Autore: B.A

Pensione

Riforma pensioni, flessibilità in uscita dai 62 anni e quota 41, le uscite di oggi e quelle di domani

La riforma delle pensioni è possibile, anche per fronteggiare la crisi economica e del lavoro successiva al Covid.

Flessibilità in uscita per fronteggiare le ricadute occupazionali dovute all’epidemia da Coronavirus? Solo una ipotesi ma che potrebbe davvero tradursi in realtà vista la grave situazione che la pandemia da coronavirus sta producendo. Gli interventi previdenziali, come una vera riforma del sistema, se da un lato produce inevitabilmente un maggiore esborso di soldi per lo Stato, altrettanto inevitabilmente potrebbe concedere ossigeno a molte persone che rimangono senza lavoro. Gli scettici sottolineano come il governo adesso avrà altre esigenze che non siano quelle di mettere mano alle pensioni, perché i soldi andranno spesi per l’economia e non per la previdenza.

Ma c’è chi vede l’esatto opposto, perché mandare in pensione prima un lavoratore, potrebbe evitare di dare allo stesso lavoratore senza occupazione, un sussidio. A questo punto, meglio la pensione. Il «Corriere della Sera» per esempio, produce alcune schede in cui mostra le attuali misure di pensionamento e quelle che potrebbero arrivare con una profonda riforma votata sulla flessibilità a 62 anni e su quota 41 per tutti.

La pensione a 62 anni, flessibile

Una flessibilità intorno a 62 anni potrebbe essere il salvagente per le persone che rimarranno senza occupazione per via del coronavirus. Oltretutto, intervenire sulla flessibilità in uscita sarebbe anche il modo per adeguare o allineare il nostro sistema pensionistico al testo dell’Europa.

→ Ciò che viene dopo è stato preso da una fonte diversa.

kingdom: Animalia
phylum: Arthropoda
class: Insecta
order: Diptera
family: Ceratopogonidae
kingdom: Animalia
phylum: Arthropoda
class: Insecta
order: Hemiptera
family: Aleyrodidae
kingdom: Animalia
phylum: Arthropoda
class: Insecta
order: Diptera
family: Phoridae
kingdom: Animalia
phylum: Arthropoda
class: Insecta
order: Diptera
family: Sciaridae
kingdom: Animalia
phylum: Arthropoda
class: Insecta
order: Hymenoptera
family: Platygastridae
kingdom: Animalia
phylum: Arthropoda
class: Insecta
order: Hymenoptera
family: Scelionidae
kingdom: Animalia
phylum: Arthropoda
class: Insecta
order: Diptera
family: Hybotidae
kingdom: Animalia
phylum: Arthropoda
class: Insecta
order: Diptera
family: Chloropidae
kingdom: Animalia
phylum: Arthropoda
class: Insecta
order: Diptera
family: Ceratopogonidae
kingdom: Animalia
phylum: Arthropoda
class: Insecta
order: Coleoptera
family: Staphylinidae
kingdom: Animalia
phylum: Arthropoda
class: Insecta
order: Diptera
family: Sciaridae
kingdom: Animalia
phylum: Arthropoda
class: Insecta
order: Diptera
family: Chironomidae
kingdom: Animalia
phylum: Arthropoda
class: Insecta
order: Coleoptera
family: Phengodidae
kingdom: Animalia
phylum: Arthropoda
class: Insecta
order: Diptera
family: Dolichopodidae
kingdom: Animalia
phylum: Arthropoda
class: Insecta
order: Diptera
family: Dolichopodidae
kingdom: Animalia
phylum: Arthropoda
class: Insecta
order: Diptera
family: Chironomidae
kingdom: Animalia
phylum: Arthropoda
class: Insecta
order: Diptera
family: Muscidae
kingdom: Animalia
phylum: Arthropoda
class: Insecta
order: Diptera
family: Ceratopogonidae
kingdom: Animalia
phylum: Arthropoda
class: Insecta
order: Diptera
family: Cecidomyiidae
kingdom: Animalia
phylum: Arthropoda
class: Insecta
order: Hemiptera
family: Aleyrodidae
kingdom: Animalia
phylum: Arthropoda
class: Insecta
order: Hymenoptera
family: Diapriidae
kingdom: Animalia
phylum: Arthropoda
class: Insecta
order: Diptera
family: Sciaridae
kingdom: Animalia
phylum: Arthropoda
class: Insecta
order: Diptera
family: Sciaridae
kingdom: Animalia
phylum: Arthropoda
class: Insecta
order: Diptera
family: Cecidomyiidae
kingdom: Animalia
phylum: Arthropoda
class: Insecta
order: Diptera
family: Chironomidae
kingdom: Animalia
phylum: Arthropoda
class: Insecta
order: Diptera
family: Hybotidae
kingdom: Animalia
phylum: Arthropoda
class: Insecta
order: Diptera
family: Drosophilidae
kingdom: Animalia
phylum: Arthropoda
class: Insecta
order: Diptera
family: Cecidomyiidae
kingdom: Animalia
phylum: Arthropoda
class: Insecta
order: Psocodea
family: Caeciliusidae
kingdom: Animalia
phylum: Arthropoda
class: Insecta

Ogni sistema previdenziale basato sui contributi versati deve prevedere una certa flessibilità in uscita. Se le pensioni vengono pagate in base ai contributi che uno versa, è evidente che uno prima lascia il lavoro meno percepisce di pensione. Ma deve essere libero di scegliere, e l’idea che si può materializzare è la flessibilità a 62 anni, la stessa età prevista da quota 100 che però prevede anche un elevato numero di contributi da versare (38 ndr).

Quota 41 per tutti

La quota 41 oggi vigente, chiamata erroneamente da qualcuno, pensione per i precoci, non è quello che si intendono per quota 41. Un giro di parole per dire che la quota 41 dovrebbe essere una misura che sostituisca la pensione anticipatao di anzianità, come di chiamava una volta.

La quota 41 oggi prevede l’uscita senza limiti anagrafici per chi ha 41 anni di contributi, un anno di versamenti prima dei 19 anni di età e rientra in determinate categorie di persone disagiate, disoccupati, invalidi, caregivers e lavori gravosi. Se entrasse in scena la quota 41 per tutti, l’uscita senza limiti di età oggi prevista a 42 anni e 10 mesi per gli uomini e 41 anni e 10 mesi per le donne, verrebbe piuttosto nettamente cambiata. Una soluzione caldeggiata da molti lavoratori che hanno dato vita a gruppi e comitato che appunto, parlano di quota 41 come della soluzione ideale alla mancanza di flessibilità del sistema.